Verdi, Giuseppe - Aida - Domingo, Plácido
Anna Tomowa-Sintow (Aida), Brigitte Fassbaender (Amneris), Plácido Domingo (Radamès), Siegmund Nimsgern (Amonasro), Robert Lloyd (Ramphis), Nikolaus Hillebrand (Il Re di Egitto), Norbert Orth (Un Messaggero), Marianne Seibel (Una Sacerdotessa)
Bayerisches Staatsorchester, Chor der Bayerischen Staatsoper / Riccardo Muti
“Riccardo Muti's 1974 studio recording on EMI, with Caballé, Cossotto and Domingo, has been one of the steady recommendations for this work on CD. This live account from 1979 in many, but not all ways, surpasses the studio performance.

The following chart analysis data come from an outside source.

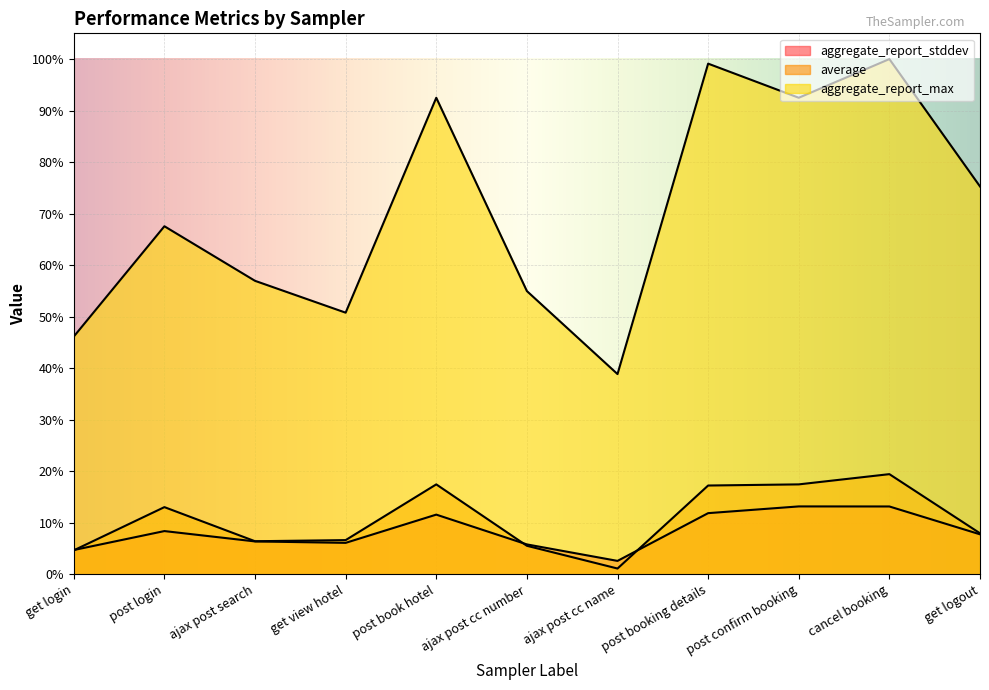

Is the value of aggregate_report_stddev at get view hotel greater than the value of aggregate_report_max at get logout?

No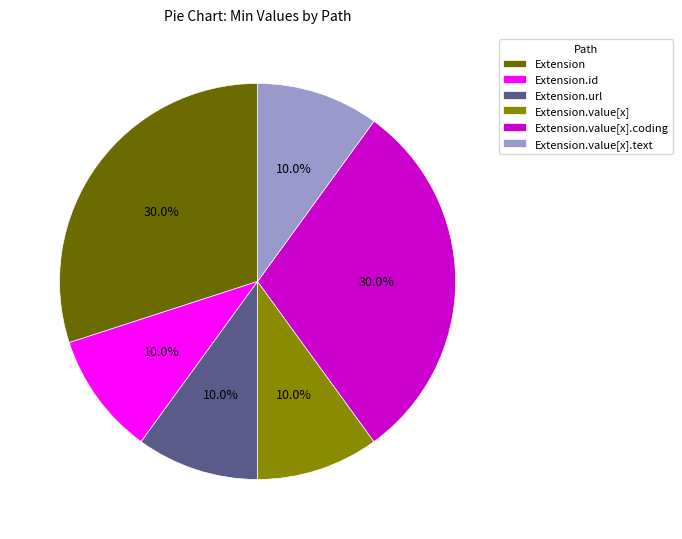

What is the total percentage of Extension.url and Extension.value[x].text?

20.0%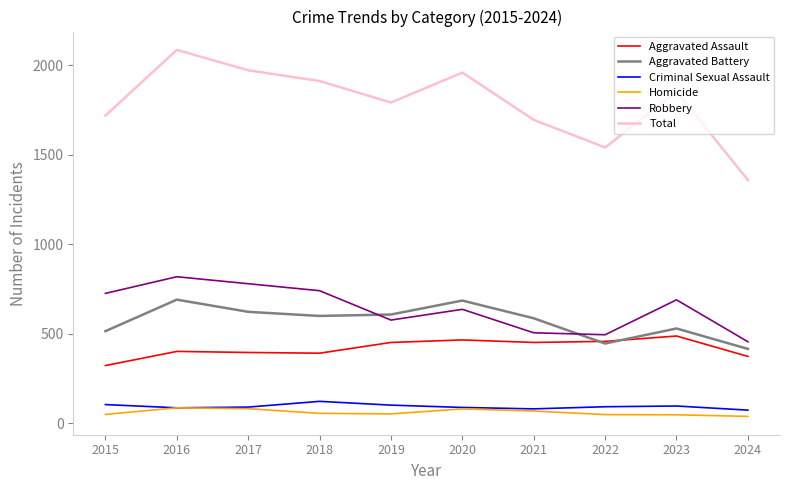

Rank the series at 2015 from lowest to highest value.

Homicide, Criminal Sexual Assault, Aggravated Assault, Aggravated Battery, Robbery, Total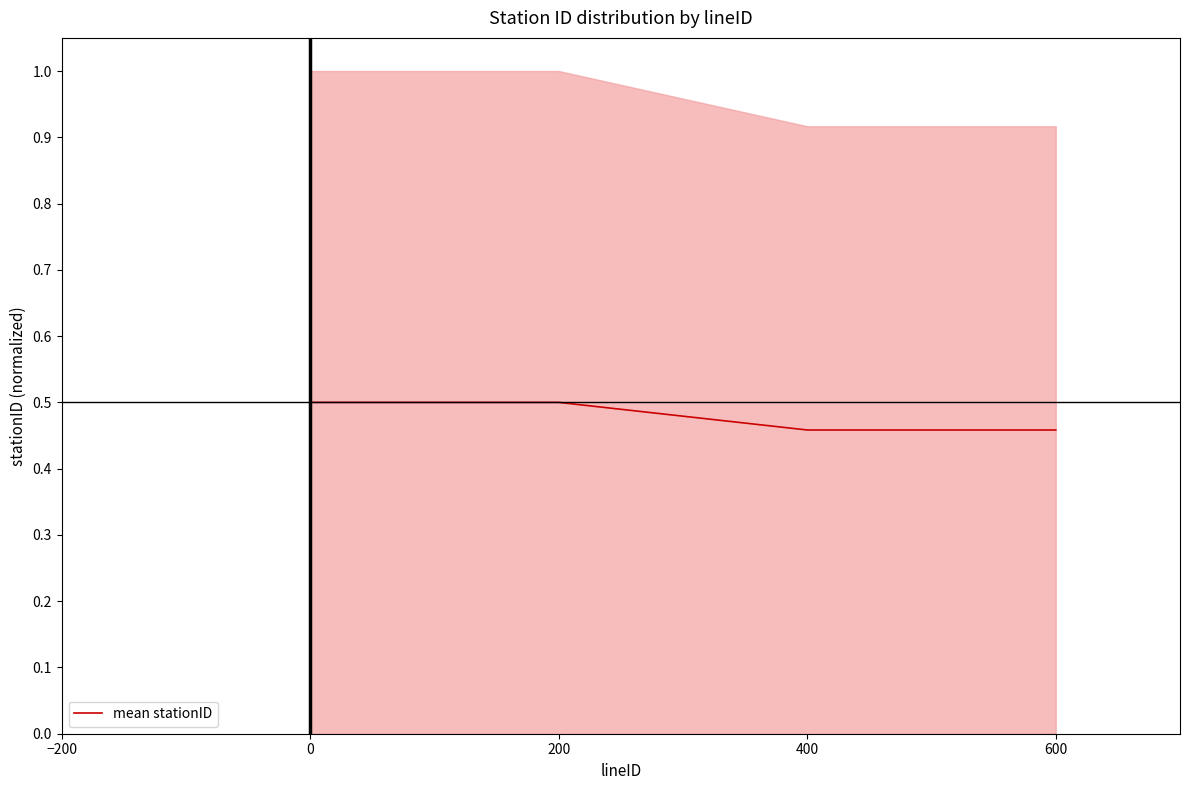

True or false: the data has more than 2 interior local peaks.

False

In the first place, Muti's reading has matured to the extent of being less wilful – for instance, his tempo for the closing scene's 'O terra addio' is the better for being more orthodox – and even more persuasive in terms of fulfilling Verdi's exacting demands on all concerned.
Seldom can the full panoply and subtlety of the composer's scoring, especially the wonderful wind writing, have been so clearly expounded. The chorus is also commendable in every respect.
Domingo, fine enough on EMI, here gives possibly his most responsive and exciting Radames on disc and that's saying something. In tremendous voice, he produces magic towards the end of 'Celeste Aida' with the triple pianissimo Verdi asks for but seldom gets, and throughout he make every effort to fulfil Verdi's demand for dolce and pp effects. It hardly needs saying that he was at the time at the peak of his amazing powers.
Tomowa-Sintow provides most of the heft combined with sensibility that the title part calls for.
Although she can't manage Caballé's many exquisite moments when she floats her tone on high, she has the firmer, stronger voice to ride the orchestra at climactic moments. You don't quite feel the strong identification with the part that Fassbaender undoubtedly gives to her first Amneris. Fassbaender is very much her idiosyncratic, wholly compelling self, rising to heights of music-drama in Amneris's great Act 4 scene, the repeated 'io stessa… lo getta' rending the heart. This is an interpretation to savour.
The recording, although the voices are sometimes a little distanced, catches the high excitement of a first night in the opera house. Applause is never intrusive, scenery change only once so.
This is as gripping an account of the piece of any on disc.”